The Patients Bill of Rights was passed but is generally weak in that it still allows HMO's to make major medical decisions.
Managed Care (HMO's or MCO's) have all but replaced traditional fee-for-service plans and are now proving not to be any more cost-effective.
The United States is the only industrialized nation that does not have national health care.
We need a system that provides universal coverage. And, we need to actively advocate for such a system by insisting that Congress put universal health care back on the agenda in 2000.
The UCC Health Care Task Force was revised and met in Cleveland in November to prioritize health issues and to develop a health agenda. One of the top five priorities that emerged from this meeting was Universal Health Care Access. The goal is to organize, educate, equip and mobilize local congregations and the community for advocating for universal health care! This resolution calls upon the United Church Board for Homeland Ministries, the Office for Church In Society, the Office for Communication, the Office of Church Life and Leadership, the United Church Board for World Ministries, The Council for Human Service Ministries, agencies of the United Church of Christ, individual churches, conferences and associations to REAFFIRM their commitment to health and universal health care as per the recommendation from General Synod Eighteen.

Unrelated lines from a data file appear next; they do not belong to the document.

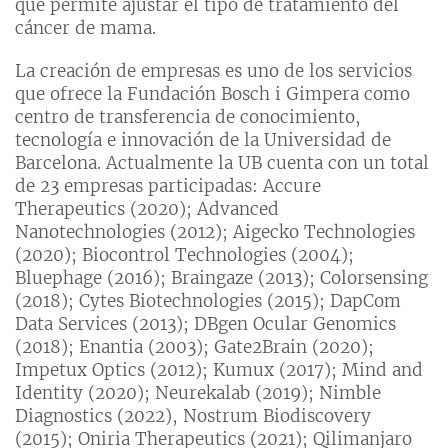
que permite ajustar el tipo de tratamiento del
cáncer de mama.
La creación de empresas es uno de los servicios
que ofrece la Fundación Bosch i Gimpera como
centro de transferencia de conocimiento,
tecnología e innovación de la Universidad de
Barcelona. Actualmente la UB cuenta con un total
de 23 empresas participadas: Accure
Therapeutics (2020); Advanced
Nanotechnologies (2012); Aigecko Technologies
(2020); Biocontrol Technologies (2004);
Bluephage (2016); Braingaze (2013); Colorsensing
(2018); Cytes Biotechnologies (2015); DapCom
Data Services (2013); DBgen Ocular Genomics
(2018); Enantia (2003); Gate2Brain (2020);
Impetux Optics (2012); Kumux (2017); Mind and
Identity (2020); Neurekalab (2019); Nimble
Diagnostics (2022), Nostrum Biodiscovery
(2015); Oniria Therapeutics (2021); Qilimanjaro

WHEREAS, we believe that health care is a basic right and not a privilege; and
WHEREAS, the gospels convey a message from God—a very powerful message that is the Church's marching order to meet the issue of affordable, accessible health care for all; and
WHEREAS, medical and health research have proven beyond question that poverty is the single strongest predictor of disease, disability and premature death, and that poverty is also the strongest predictor of blocked access to medical care; and
WHEREAS, an estimated 90 million people have little or no health insurance; and
WHEREAS, rationed care, loss of doctor choice, reduced quality of care and higher costs have now become the norm rather than the exception;
THEREFORE BE IT RESOLVED that the United Church Board for Homeland Ministries calls upon conferences, associations, and local churches to awake and rise to this epidemic of health care injustice and abuse of the health care system; and
BE IT FURTHER RESOLVED that the United Church Board for Homeland Ministries encourages local churches, conferences, associations, instrumentalities, organizations, health and welfare institutions associated with the UCC to once again join with the National Council of Churches and other denominations in the movement to raise the visibility of "Universal Health Care in the 2000 electoral season."
BE IT FURTHER RESOLVED that the United Church Board for Homeland Ministries encourages local churches, conferences, associations, instrumentalities, organizations, and health and welfare institutions associated with the UCC to join in education and advocacy activities to advance legislation that support universal health care;
AND BE IT FURTHER RESOLVED that the United Church Board for Homeland Ministries RE-APPOINT The UCC Health Care Task Force to work in concert with the office of Church in Society (OCIS), the Office for Communication, the Office of Church Life and Leadership, UCC Health and Welfare Coordinating Council, the UCC Parish Nurse and Physician's Network and the Council for Health and Human Service Ministries (CHHSM) to revisit this issue and to develop new action plans and strategies for empowering our local churches to work for the establishment of Health Care For All.